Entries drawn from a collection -
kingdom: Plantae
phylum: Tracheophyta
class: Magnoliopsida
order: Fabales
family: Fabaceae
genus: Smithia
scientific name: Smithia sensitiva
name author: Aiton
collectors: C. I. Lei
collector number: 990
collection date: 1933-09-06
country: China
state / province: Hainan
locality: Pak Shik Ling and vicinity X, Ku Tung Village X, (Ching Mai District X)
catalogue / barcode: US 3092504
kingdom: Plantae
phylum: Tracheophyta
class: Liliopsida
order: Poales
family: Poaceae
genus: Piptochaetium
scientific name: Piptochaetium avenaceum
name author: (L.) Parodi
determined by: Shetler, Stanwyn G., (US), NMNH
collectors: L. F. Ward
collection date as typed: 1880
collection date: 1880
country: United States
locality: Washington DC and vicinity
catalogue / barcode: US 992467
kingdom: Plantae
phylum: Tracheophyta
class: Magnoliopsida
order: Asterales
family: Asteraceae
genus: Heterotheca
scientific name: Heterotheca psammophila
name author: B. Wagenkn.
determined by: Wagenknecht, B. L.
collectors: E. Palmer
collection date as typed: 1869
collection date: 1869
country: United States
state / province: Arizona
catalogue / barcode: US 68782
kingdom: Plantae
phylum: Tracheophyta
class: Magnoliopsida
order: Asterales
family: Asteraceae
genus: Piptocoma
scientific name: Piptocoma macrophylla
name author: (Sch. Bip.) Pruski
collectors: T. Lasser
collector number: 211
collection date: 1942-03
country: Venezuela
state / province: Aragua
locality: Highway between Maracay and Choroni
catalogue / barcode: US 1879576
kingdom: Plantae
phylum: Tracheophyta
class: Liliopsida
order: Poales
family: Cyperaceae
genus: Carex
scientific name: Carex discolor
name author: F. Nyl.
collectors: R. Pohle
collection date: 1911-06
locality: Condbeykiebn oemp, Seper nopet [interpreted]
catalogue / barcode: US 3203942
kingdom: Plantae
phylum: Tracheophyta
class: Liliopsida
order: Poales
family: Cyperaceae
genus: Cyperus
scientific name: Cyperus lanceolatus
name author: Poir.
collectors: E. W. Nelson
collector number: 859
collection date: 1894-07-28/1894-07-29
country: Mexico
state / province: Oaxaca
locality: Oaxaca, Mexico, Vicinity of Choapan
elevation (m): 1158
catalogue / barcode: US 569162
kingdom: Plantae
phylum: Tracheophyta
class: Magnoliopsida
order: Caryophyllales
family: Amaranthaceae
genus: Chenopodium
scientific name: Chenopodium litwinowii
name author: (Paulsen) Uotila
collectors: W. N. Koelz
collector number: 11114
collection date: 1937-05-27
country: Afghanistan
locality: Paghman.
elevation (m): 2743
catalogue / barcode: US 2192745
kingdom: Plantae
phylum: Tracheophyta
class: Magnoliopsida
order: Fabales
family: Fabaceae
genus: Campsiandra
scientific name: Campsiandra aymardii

Stated task -
Write out the lines of all the records above again, without changing anything.

Task answer -
kingdom: Plantae
phylum: Tracheophyta
class: Magnoliopsida
order: Fabales
family: Fabaceae
genus: Smithia
scientific name: Smithia sensitiva
name author: Aiton
collectors: C. I. Lei
collector number: 990
collection date: 1933-09-06
country: China
state / province: Hainan
locality: Pak Shik Ling and vicinity X, Ku Tung Village X, (Ching Mai District X)
catalogue / barcode: US 3092504
kingdom: Plantae
phylum: Tracheophyta
class: Liliopsida
order: Poales
family: Poaceae
genus: Piptochaetium
scientific name: Piptochaetium avenaceum
name author: (L.) Parodi
determined by: Shetler, Stanwyn G., (US), NMNH
collectors: L. F. Ward
collection date as typed: 1880
collection date: 1880
country: United States
locality: Washington DC and vicinity
catalogue / barcode: US 992467
kingdom: Plantae
phylum: Tracheophyta
class: Magnoliopsida
order: Asterales
family: Asteraceae
genus: Heterotheca
scientific name: Heterotheca psammophila
name author: B. Wagenkn.
determined by: Wagenknecht, B. L.
collectors: E. Palmer
collection date as typed: 1869
collection date: 1869
country: United States
state / province: Arizona
catalogue / barcode: US 68782
kingdom: Plantae
phylum: Tracheophyta
class: Magnoliopsida
order: Asterales
family: Asteraceae
genus: Piptocoma
scientific name: Piptocoma macrophylla
name author: (Sch. Bip.) Pruski
collectors: T. Lasser
collector number: 211
collection date: 1942-03
country: Venezuela
state / province: Aragua
locality: Highway between Maracay and Choroni
catalogue / barcode: US 1879576
kingdom: Plantae
phylum: Tracheophyta
class: Liliopsida
order: Poales
family: Cyperaceae
genus: Carex
scientific name: Carex discolor
name author: F. Nyl.
collectors: R. Pohle
collection date: 1911-06
locality: Condbeykiebn oemp, Seper nopet [interpreted]
catalogue / barcode: US 3203942
kingdom: Plantae
phylum: Tracheophyta
class: Liliopsida
order: Poales
family: Cyperaceae
genus: Cyperus
scientific name: Cyperus lanceolatus
name author: Poir.
collectors: E. W. Nelson
collector number: 859
collection date: 1894-07-28/1894-07-29
country: Mexico
state / province: Oaxaca
locality: Oaxaca, Mexico, Vicinity of Choapan
elevation (m): 1158
catalogue / barcode: US 569162
kingdom: Plantae
phylum: Tracheophyta
class: Magnoliopsida
order: Caryophyllales
family: Amaranthaceae
genus: Chenopodium
scientific name: Chenopodium litwinowii
name author: (Paulsen) Uotila
collectors: W. N. Koelz
collector number: 11114
collection date: 1937-05-27
country: Afghanistan
locality: Paghman.
elevation (m): 2743
catalogue / barcode: US 2192745
kingdom: Plantae
phylum: Tracheophyta
class: Magnoliopsida
order: Fabales
family: Fabaceae
genus: Campsiandra
scientific name: Campsiandra aymardii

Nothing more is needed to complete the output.